Computer systems and newer innovations like smartphones, which started to take off in the course of the early 2000s, have develop into a lot tougher to hack. If the instruments to hack an iPhone or the Chrome browser price six-figures or perhaps a few million {dollars}, Hyppönen argued, this successfully makes an exploit so costly that solely the extremely resourced, like governments, can use them, fairly than financially motivated cybercriminals.
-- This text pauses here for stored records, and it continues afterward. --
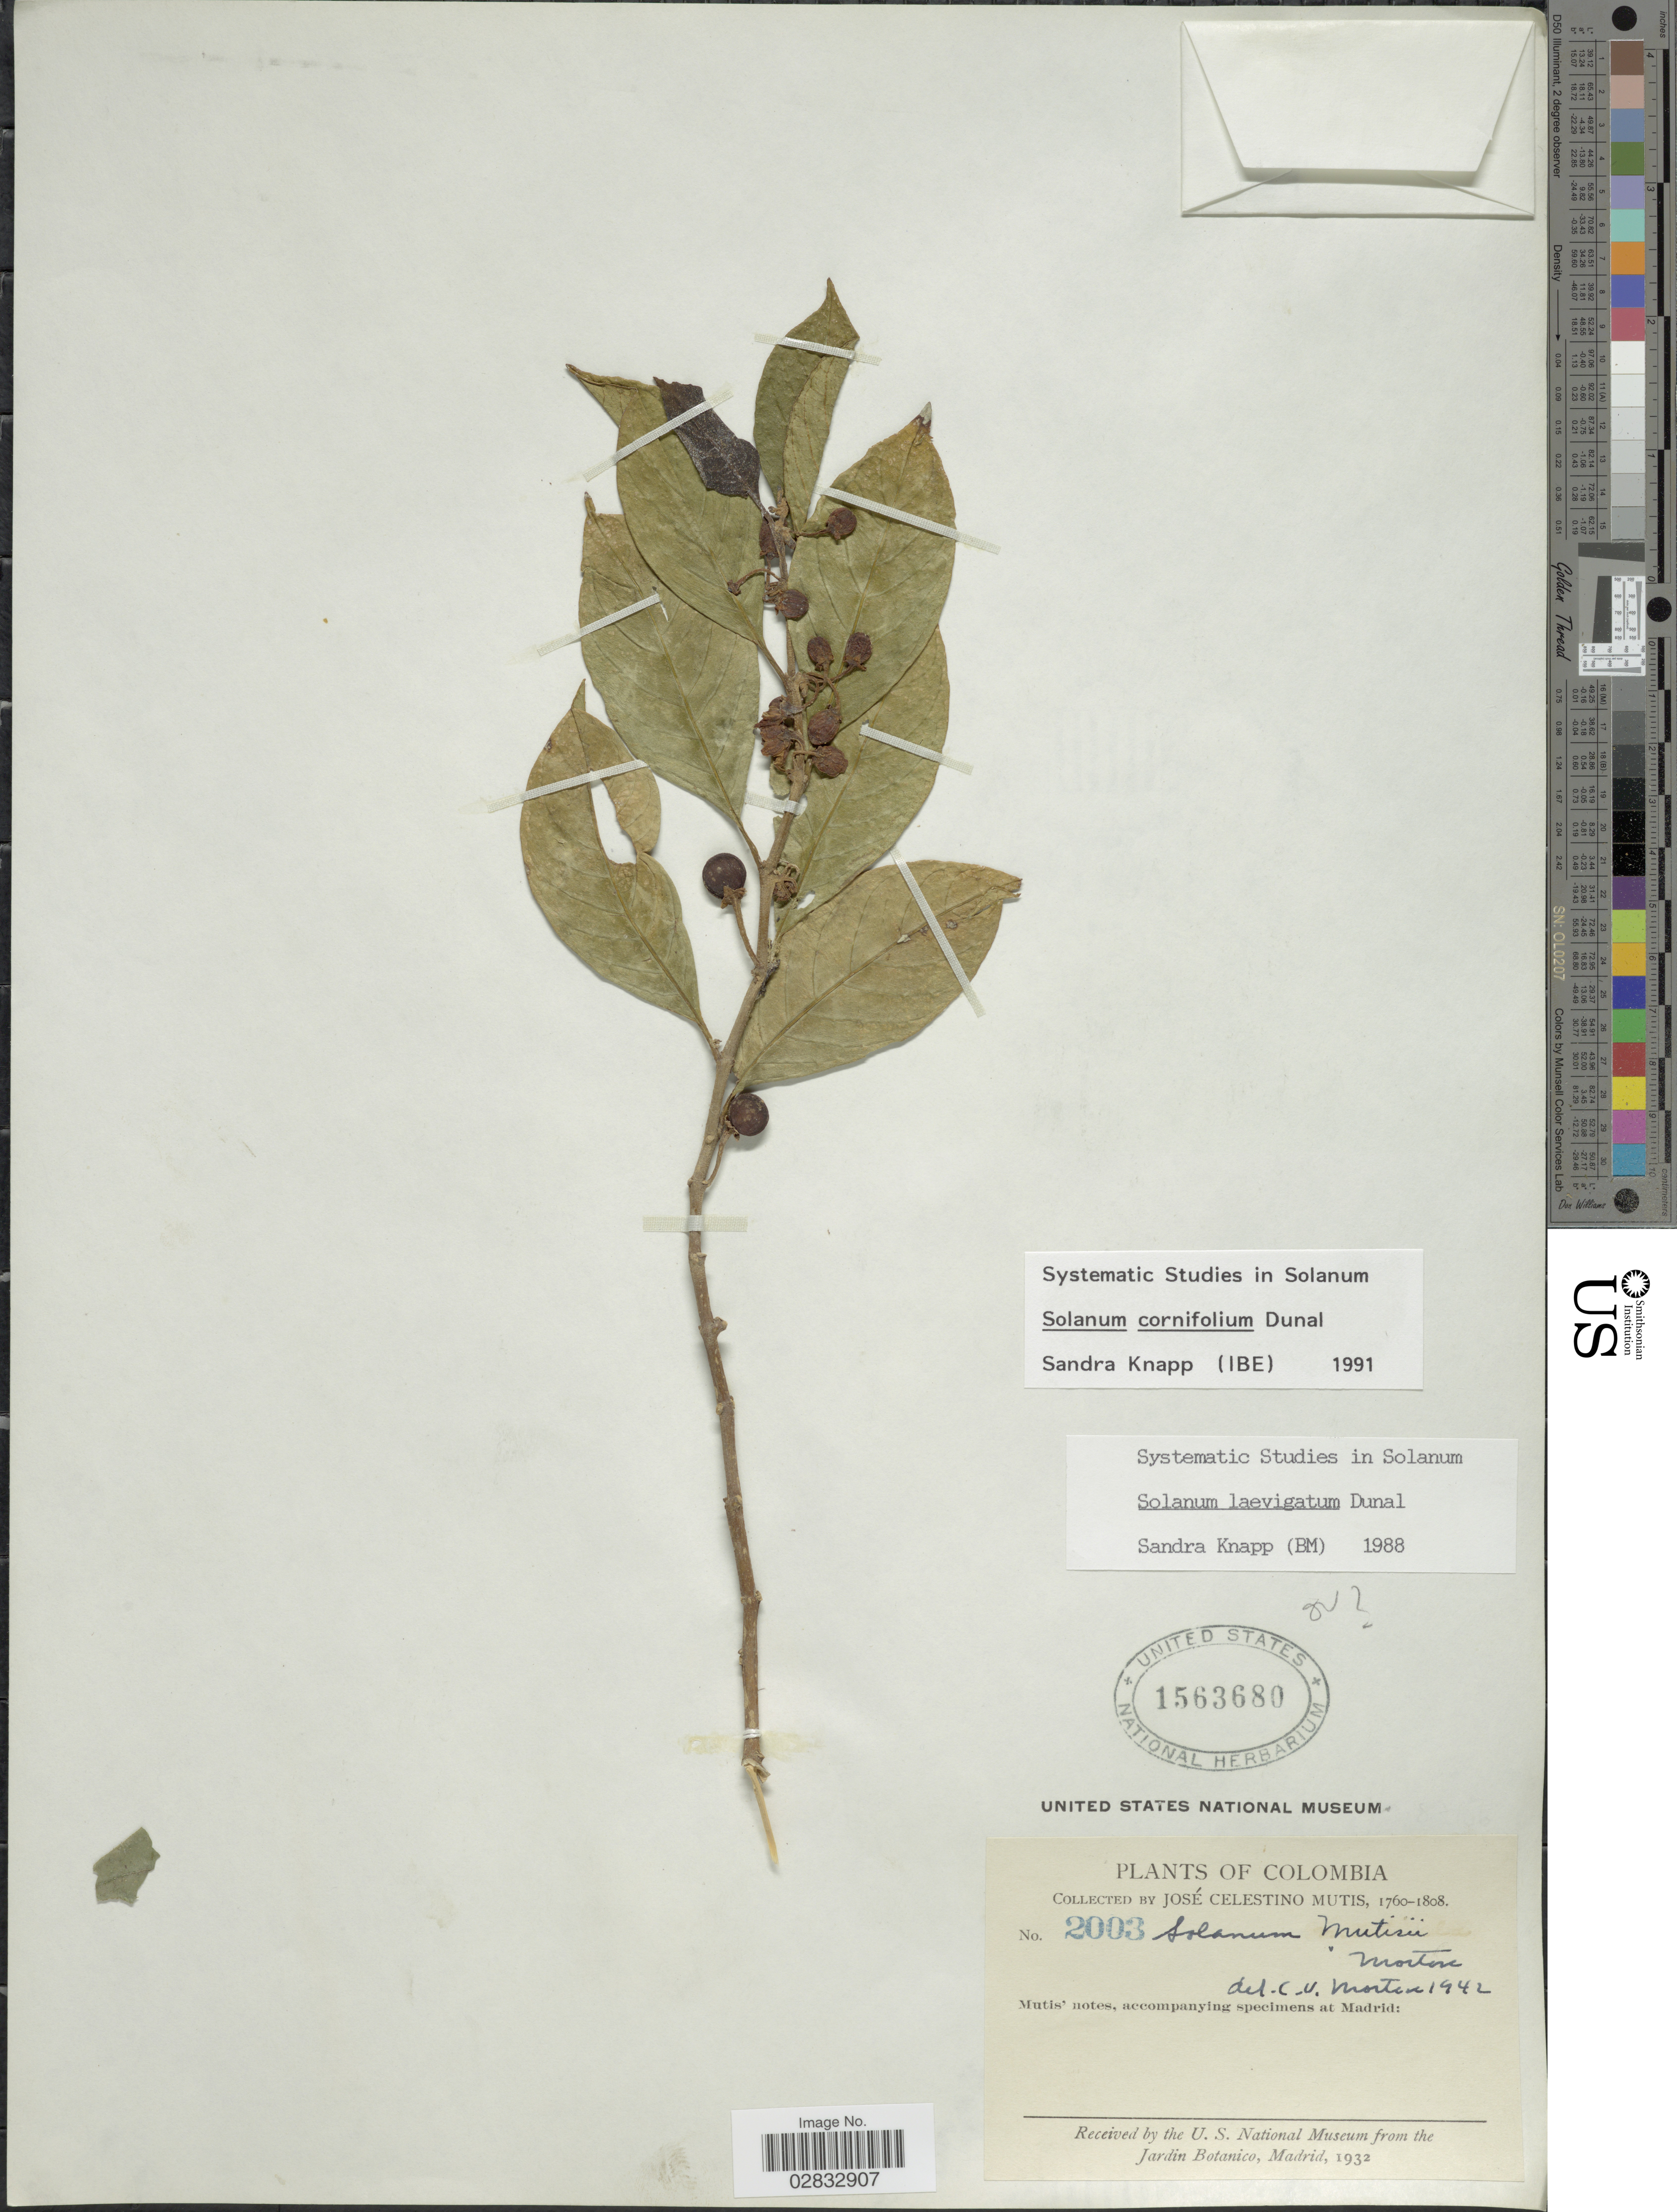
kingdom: Plantae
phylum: Tracheophyta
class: Magnoliopsida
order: Solanales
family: Solanaceae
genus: Solanum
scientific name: Solanum cornifolium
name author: Dunal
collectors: J. C. B. Mutis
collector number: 2003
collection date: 1760/1808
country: Colombia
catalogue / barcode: US 1563680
That’s an enormous win for customers, and for the cybersecurity trade that’s a job nicely achieved.

From preventing spies and criminals… to countering drones
In mid-2025, Hyppönen pivoted from cybersecurity to a unique type of defensive work. He grew to become the chief analysis officer at Sensofusion, a Helsinki-based firm that develops an anti-drone system for legislation enforcement companies and the navy.
Hyppönen instructed me that was motivated to get right into a growing new trade due to what he noticed taking place in Ukraine, a struggle outlined by drones. As a Finnish citizen, who serves within the navy reserves (“I can’t inform you what I do, however I can inform you that they don’t give me a rifle as a result of I’m far more harmful with a keyboard,” he tells me), and with two grandfathers who fought the Russians, Hyppönen is aware of the presence of an enemy simply over his nation’s border.
“The scenario may be very, crucial to me,” he tells me. “It’s extra significant to work preventing in opposition to drones, not simply the drones that we see at present, but additionally the drones of tomorrow,” he stated. “We’re on the aspect of people in opposition to machines, which sounds somewhat bit like science fiction, however that’s very concretely what we do.”
The cybersecurity and drone industries could appear leagues aside from each other, however there are clear parallels between preventing malware and preventing drones, in accordance with Hyppönen. To battle malware, cybersecurity firms have provide you with mechanisms, often called signatures, to determine what’s malware and what’s not after which detect and block it. Within the case of drones, Hyppönen defined, defenses contain constructing programs that may find and jam radio drones, and by recognizing frequencies which might be getting used to regulate the autonomous automobiles.
Hyppönen defined that it’s attainable to determine and detect drones by recording their radio frequencies, often called their IQ samples.
“We detect the protocol from there and construct up signatures for detecting unknown drones,” he stated.
He additionally defined that if you happen to detect the protocol and frequencies used to regulate the drone, you may as well attempt to conduct cyberattacks in opposition to it. You possibly can trigger the drone’s system to malfunction, and crash the drone into the bottom. “So in some ways, these protocol degree assaults are a lot, a lot simpler within the drone world as a result of step one is the final step,” Hyppönen stated. “If you happen to discover a vulnerability, you’re achieved.”
The technique in preventing malware and preventing drones shouldn’t be the one factor that hasn’t modified in his life. The cat-and-mouse recreation of studying learn how to cease a risk, after which the enemy studying from that and devising new methods to get round defenses, and on and on, is similar on the planet of drones. After which, there’s the id of the enemy.
“I spent a giant a part of my profession preventing in opposition to Russian malware assaults,” he stated. “Now I’m preventing Russian drone assaults.”